**WHAT THE TASK ASKS**
Copy the records below, changing every "telegramapps" to "Telegram Apps" and leaving everything else unchanged.

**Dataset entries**
= = =
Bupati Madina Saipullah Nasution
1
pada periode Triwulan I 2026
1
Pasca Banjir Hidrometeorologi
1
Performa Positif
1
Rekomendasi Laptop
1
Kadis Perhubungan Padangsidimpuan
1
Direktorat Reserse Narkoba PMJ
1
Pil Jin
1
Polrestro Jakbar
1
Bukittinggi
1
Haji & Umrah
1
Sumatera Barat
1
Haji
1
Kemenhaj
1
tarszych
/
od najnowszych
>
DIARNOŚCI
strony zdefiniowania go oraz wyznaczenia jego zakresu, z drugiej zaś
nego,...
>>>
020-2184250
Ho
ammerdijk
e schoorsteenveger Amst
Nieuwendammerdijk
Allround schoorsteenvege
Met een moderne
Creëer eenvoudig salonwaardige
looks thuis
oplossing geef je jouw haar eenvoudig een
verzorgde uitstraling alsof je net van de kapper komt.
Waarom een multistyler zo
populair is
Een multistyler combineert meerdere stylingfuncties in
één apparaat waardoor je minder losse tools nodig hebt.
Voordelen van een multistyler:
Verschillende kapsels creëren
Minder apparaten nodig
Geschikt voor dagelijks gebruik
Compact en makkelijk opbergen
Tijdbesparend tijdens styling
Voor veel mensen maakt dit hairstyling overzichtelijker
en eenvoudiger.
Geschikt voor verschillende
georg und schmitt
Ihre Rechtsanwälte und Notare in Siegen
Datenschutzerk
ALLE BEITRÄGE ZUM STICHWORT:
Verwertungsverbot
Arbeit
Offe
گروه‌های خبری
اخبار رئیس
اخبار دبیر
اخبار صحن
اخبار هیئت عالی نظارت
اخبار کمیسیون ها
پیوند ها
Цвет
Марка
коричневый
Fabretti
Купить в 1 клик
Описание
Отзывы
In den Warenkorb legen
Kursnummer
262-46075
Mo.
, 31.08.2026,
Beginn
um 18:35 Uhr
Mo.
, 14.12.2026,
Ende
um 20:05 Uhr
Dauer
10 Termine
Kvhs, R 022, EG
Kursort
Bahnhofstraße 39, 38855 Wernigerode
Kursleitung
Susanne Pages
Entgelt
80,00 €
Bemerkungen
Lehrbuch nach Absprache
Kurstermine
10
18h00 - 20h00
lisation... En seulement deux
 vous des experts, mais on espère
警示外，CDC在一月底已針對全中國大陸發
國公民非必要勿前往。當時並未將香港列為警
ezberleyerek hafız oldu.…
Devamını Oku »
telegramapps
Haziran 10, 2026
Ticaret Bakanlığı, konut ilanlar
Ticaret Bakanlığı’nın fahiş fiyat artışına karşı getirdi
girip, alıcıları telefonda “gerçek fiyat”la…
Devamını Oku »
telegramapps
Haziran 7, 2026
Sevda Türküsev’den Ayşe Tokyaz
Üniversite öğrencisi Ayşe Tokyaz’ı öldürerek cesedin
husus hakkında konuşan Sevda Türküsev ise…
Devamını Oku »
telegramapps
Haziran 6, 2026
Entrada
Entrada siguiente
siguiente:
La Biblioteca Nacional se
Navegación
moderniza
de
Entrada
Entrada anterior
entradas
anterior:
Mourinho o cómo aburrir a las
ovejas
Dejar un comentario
= = =
**EXERCISE OUTPUT**
Bupati Madina Saipullah Nasution
1
pada periode Triwulan I 2026
1
Pasca Banjir Hidrometeorologi
1
Performa Positif
1
Rekomendasi Laptop
1
Kadis Perhubungan Padangsidimpuan
1
Direktorat Reserse Narkoba PMJ
1
Pil Jin
1
Polrestro Jakbar
1
Bukittinggi
1
Haji & Umrah
1
Sumatera Barat
1
Haji
1
Kemenhaj
1
tarszych
/
od najnowszych
>
DIARNOŚCI
strony zdefiniowania go oraz wyznaczenia jego zakresu, z drugiej zaś
nego,...
>>>
020-2184250
Ho
ammerdijk
e schoorsteenveger Amst
Nieuwendammerdijk
Allround schoorsteenvege
Met een moderne
Creëer eenvoudig salonwaardige
looks thuis
oplossing geef je jouw haar eenvoudig een
verzorgde uitstraling alsof je net van de kapper komt.
Waarom een multistyler zo
populair is
Een multistyler combineert meerdere stylingfuncties in
één apparaat waardoor je minder losse tools nodig hebt.
Voordelen van een multistyler:
Verschillende kapsels creëren
Minder apparaten nodig
Geschikt voor dagelijks gebruik
Compact en makkelijk opbergen
Tijdbesparend tijdens styling
Voor veel mensen maakt dit hairstyling overzichtelijker
en eenvoudiger.
Geschikt voor verschillende
georg und schmitt
Ihre Rechtsanwälte und Notare in Siegen
Datenschutzerk
ALLE BEITRÄGE ZUM STICHWORT:
Verwertungsverbot
Arbeit
Offe
گروه‌های خبری
اخبار رئیس
اخبار دبیر
اخبار صحن
اخبار هیئت عالی نظارت
اخبار کمیسیون ها
پیوند ها
Цвет
Марка
коричневый
Fabretti
Купить в 1 клик
Описание
Отзывы
In den Warenkorb legen
Kursnummer
262-46075
Mo.
, 31.08.2026,
Beginn
um 18:35 Uhr
Mo.
, 14.12.2026,
Ende
um 20:05 Uhr
Dauer
10 Termine
Kvhs, R 022, EG
Kursort
Bahnhofstraße 39, 38855 Wernigerode
Kursleitung
Susanne Pages
Entgelt
80,00 €
Bemerkungen
Lehrbuch nach Absprache
Kurstermine
10
18h00 - 20h00
lisation... En seulement deux
 vous des experts, mais on espère
警示外，CDC在一月底已針對全中國大陸發
國公民非必要勿前往。當時並未將香港列為警
ezberleyerek hafız oldu.…
Devamını Oku »
Telegram Apps
Haziran 10, 2026
Ticaret Bakanlığı, konut ilanlar
Ticaret Bakanlığı’nın fahiş fiyat artışına karşı getirdi
girip, alıcıları telefonda “gerçek fiyat”la…
Devamını Oku »
Telegram Apps
Haziran 7, 2026
Sevda Türküsev’den Ayşe Tokyaz
Üniversite öğrencisi Ayşe Tokyaz’ı öldürerek cesedin
husus hakkında konuşan Sevda Türküsev ise…
Devamını Oku »
Telegram Apps
Haziran 6, 2026
Entrada
Entrada siguiente
siguiente:
La Biblioteca Nacional se
Navegación
moderniza
de
Entrada
Entrada anterior
entradas
anterior:
Mourinho o cómo aburrir a las
ovejas
Dejar un comentario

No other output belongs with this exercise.